What to do:
Find the line with "Image 1: xy, xz, yz;" and the line with "Image 2: Row" in the entries below; output exactly those two lines, every line between them, and no others.

Given records:
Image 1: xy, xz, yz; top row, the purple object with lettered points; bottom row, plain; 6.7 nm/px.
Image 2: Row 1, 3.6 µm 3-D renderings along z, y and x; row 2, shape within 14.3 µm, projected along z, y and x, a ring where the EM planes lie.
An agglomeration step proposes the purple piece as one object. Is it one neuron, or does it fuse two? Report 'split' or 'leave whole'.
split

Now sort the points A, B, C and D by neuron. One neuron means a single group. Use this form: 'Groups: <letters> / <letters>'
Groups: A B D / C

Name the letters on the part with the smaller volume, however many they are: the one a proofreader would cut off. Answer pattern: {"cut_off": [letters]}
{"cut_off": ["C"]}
---
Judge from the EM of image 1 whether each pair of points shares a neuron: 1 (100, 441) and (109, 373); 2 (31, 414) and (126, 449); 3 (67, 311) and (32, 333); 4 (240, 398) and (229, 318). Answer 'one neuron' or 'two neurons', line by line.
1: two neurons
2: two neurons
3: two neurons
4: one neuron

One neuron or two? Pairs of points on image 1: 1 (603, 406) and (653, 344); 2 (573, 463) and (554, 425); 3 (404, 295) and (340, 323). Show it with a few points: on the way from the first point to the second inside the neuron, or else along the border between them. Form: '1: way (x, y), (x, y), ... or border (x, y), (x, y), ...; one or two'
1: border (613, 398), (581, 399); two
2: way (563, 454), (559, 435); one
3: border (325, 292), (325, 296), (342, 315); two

Solution:
Image 1: xy, xz, yz; top row, the purple object with lettered points; bottom row, plain; 6.7 nm/px.
Image 2: Row 1, 3.6 µm 3-D renderings along z, y and x; row 2, shape within 14.3 µm, projected along z, y and x, a ring where the EM planes lie.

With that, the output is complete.